Range to reproduce from the entries below: the line with "X147320000Y-84470000D03*", the line with "X142860000Y-77470000D03*", and every line in between. Give them exactly and give nothing else.

[Hardware design source files]

# # # #

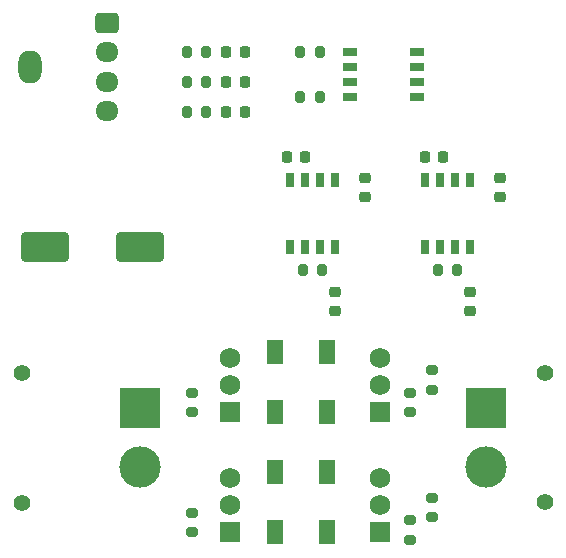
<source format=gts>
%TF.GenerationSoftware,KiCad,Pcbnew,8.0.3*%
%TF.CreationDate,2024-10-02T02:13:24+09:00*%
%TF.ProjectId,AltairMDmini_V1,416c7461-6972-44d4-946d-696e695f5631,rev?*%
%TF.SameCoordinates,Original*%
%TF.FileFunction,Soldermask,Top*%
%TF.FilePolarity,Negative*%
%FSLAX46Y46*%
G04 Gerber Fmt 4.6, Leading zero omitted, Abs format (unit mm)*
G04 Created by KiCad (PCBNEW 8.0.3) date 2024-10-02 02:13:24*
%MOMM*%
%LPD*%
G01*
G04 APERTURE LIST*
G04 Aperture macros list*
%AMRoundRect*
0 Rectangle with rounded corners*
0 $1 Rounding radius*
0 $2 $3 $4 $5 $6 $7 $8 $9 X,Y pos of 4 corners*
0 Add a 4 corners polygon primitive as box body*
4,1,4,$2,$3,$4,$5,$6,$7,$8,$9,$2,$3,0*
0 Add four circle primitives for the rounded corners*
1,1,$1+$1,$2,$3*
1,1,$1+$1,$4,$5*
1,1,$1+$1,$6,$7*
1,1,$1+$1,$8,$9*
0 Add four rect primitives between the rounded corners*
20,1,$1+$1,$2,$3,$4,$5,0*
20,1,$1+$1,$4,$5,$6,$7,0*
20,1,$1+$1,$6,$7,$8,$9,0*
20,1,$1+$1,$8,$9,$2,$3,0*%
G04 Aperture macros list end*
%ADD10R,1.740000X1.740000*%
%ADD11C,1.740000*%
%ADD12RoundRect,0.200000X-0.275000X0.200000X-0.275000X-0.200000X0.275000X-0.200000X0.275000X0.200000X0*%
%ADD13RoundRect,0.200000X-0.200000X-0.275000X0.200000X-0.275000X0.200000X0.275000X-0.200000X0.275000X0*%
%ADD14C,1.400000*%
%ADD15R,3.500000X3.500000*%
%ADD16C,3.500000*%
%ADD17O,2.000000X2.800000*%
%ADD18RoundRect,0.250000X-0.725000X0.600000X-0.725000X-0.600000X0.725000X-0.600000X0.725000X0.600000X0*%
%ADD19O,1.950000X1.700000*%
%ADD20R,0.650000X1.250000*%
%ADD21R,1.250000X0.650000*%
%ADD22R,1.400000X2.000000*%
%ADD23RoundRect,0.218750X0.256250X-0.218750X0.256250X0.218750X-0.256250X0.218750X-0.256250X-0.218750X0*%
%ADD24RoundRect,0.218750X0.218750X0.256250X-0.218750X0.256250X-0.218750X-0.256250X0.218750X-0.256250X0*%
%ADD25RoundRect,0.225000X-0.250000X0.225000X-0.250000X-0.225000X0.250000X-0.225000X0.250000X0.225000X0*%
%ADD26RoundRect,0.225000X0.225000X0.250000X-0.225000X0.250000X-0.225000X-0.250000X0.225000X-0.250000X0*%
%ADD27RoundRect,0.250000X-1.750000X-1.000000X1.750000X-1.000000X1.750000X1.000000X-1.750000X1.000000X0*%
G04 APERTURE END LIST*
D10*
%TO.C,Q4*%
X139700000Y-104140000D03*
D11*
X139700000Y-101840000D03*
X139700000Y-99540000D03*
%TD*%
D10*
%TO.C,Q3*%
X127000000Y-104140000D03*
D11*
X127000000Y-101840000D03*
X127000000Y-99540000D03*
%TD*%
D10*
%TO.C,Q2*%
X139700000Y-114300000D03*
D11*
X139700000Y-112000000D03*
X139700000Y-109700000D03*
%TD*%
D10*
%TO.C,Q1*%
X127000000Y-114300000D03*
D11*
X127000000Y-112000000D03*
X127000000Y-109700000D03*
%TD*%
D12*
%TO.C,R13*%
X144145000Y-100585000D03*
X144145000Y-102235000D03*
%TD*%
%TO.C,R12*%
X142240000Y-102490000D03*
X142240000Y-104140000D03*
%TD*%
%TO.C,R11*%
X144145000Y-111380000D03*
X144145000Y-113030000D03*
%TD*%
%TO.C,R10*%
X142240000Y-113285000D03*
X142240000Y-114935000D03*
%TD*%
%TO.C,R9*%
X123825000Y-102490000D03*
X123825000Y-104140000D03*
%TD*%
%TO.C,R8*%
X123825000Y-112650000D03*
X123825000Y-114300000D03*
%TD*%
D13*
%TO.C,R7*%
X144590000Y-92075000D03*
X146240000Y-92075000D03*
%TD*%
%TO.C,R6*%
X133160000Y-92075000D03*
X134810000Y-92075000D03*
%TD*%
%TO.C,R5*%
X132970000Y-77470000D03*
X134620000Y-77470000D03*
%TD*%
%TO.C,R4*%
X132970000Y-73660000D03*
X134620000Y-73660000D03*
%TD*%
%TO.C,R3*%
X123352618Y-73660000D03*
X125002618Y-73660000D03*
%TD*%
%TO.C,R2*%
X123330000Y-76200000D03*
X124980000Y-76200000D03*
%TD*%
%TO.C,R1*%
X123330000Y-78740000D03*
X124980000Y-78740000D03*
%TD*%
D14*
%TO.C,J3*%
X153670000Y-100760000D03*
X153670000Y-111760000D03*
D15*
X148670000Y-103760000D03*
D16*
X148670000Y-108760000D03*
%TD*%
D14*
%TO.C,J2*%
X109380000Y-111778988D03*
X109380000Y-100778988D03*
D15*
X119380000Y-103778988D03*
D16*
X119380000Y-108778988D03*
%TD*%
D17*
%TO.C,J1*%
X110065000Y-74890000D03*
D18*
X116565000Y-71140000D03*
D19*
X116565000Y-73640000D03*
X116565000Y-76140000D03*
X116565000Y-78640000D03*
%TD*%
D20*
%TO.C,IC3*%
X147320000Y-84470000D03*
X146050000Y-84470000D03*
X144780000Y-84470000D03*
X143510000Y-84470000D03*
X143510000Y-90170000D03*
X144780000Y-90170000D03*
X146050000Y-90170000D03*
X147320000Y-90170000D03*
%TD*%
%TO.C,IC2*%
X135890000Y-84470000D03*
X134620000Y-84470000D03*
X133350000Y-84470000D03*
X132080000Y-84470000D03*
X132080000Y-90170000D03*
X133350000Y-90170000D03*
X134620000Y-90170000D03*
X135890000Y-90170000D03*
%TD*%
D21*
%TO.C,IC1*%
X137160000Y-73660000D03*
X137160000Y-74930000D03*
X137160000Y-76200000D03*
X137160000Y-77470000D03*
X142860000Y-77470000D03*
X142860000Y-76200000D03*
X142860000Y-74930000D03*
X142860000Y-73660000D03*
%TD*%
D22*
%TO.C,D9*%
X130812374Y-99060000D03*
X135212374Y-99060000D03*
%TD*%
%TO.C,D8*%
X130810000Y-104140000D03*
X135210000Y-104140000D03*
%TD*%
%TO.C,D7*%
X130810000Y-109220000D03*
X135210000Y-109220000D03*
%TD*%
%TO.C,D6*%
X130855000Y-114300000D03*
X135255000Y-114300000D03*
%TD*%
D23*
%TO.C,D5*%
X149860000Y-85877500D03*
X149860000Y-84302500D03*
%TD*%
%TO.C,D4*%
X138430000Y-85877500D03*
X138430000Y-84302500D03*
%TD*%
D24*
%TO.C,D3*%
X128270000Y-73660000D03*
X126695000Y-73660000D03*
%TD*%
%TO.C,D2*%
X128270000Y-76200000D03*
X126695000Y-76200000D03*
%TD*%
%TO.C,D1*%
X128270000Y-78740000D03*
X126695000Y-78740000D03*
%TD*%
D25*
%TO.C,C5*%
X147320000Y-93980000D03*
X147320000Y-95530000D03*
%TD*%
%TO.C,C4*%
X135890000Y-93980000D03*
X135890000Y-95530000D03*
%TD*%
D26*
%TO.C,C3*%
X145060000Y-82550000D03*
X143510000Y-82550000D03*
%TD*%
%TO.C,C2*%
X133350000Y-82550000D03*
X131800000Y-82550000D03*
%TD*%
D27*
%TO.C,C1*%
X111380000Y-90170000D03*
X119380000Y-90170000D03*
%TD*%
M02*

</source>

# # # #

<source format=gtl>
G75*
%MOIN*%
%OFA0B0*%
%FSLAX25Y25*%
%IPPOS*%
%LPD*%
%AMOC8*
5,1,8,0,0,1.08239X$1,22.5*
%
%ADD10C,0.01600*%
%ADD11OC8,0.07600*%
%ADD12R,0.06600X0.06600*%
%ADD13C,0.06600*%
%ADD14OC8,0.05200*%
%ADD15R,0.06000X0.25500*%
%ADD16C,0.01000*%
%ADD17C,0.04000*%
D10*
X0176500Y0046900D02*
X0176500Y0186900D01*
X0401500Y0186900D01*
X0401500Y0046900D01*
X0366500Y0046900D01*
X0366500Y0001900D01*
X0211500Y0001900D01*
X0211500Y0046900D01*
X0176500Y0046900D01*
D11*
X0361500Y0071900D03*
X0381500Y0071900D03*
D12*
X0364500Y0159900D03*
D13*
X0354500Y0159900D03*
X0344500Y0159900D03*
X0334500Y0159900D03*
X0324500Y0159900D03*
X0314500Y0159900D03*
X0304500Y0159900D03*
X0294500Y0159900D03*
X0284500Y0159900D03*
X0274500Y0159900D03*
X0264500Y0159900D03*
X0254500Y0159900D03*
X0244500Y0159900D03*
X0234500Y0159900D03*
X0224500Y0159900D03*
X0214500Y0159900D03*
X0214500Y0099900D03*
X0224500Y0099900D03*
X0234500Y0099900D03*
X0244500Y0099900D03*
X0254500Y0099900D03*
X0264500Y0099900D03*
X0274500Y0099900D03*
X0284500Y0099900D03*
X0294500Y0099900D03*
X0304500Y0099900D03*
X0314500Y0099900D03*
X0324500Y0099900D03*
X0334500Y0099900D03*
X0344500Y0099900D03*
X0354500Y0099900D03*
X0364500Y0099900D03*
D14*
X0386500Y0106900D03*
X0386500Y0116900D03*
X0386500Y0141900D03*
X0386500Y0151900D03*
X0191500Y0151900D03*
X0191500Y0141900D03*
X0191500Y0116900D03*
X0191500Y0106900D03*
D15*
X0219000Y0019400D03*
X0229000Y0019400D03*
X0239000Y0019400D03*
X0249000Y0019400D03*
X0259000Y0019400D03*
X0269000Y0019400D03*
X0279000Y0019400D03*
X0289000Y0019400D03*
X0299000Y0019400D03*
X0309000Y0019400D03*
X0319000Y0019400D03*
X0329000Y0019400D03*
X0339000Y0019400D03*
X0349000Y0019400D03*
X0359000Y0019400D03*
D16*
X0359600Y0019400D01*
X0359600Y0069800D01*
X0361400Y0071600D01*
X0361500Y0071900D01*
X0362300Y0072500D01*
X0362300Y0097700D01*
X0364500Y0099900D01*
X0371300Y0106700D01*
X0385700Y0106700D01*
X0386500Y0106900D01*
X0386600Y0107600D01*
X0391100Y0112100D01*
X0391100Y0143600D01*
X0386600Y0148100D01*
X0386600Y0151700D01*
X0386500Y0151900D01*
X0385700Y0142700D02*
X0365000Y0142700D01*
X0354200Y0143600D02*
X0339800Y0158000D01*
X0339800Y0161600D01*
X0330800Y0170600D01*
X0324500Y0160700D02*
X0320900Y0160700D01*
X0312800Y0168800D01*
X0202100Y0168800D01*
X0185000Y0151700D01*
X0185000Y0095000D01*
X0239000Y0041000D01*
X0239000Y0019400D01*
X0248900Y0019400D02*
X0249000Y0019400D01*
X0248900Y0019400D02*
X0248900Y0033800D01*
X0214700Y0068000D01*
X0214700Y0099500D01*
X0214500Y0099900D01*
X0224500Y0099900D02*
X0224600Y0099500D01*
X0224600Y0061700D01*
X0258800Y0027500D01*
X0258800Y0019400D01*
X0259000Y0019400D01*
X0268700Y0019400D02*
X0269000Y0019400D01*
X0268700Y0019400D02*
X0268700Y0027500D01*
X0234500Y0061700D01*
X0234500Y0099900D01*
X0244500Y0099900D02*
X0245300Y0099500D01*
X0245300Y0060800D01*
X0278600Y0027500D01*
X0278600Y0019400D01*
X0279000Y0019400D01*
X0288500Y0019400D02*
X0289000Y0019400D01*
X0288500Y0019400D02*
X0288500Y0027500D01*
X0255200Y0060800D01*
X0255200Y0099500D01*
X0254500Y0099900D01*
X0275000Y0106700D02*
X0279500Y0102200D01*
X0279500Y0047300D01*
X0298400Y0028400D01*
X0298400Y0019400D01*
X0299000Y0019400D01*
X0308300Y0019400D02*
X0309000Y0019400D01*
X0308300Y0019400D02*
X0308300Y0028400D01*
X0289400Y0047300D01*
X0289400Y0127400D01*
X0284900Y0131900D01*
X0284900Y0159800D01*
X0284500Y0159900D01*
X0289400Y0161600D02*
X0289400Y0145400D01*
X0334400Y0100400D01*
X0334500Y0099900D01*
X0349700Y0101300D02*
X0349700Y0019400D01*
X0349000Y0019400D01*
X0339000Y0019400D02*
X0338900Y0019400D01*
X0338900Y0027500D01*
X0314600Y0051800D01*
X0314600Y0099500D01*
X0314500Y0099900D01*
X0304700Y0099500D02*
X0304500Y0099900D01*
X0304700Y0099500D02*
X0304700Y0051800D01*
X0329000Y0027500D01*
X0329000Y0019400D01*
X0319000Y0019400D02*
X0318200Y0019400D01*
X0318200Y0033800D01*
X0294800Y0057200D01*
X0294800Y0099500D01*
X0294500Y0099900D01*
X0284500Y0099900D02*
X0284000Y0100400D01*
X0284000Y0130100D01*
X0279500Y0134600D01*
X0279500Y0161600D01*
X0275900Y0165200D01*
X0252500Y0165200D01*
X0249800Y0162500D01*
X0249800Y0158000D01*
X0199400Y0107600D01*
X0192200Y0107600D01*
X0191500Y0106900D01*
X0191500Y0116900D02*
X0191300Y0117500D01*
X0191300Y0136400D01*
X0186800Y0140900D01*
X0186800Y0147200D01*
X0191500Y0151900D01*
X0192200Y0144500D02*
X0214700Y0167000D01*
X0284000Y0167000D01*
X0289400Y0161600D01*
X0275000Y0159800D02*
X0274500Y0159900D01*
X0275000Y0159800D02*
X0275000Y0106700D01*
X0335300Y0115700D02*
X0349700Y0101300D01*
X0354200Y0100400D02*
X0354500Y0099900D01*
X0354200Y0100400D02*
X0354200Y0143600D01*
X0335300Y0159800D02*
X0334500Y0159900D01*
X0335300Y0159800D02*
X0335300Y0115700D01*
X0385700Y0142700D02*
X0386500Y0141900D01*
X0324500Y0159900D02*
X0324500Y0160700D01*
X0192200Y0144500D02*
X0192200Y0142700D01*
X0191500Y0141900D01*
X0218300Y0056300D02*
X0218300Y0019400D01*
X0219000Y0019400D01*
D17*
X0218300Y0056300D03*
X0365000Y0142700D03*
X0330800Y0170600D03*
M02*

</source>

# # # #

§ Answer box
X147320000Y-84470000D03*
X146050000Y-84470000D03*
X144780000Y-84470000D03*
X143510000Y-84470000D03*
X143510000Y-90170000D03*
X144780000Y-90170000D03*
X146050000Y-90170000D03*
X147320000Y-90170000D03*
%TD*%
%TO.C,IC2*%
X135890000Y-84470000D03*
X134620000Y-84470000D03*
X133350000Y-84470000D03*
X132080000Y-84470000D03*
X132080000Y-90170000D03*
X133350000Y-90170000D03*
X134620000Y-90170000D03*
X135890000Y-90170000D03*
%TD*%
D21*
%TO.C,IC1*%
X137160000Y-73660000D03*
X137160000Y-74930000D03*
X137160000Y-76200000D03*
X137160000Y-77470000D03*
X142860000Y-77470000D03*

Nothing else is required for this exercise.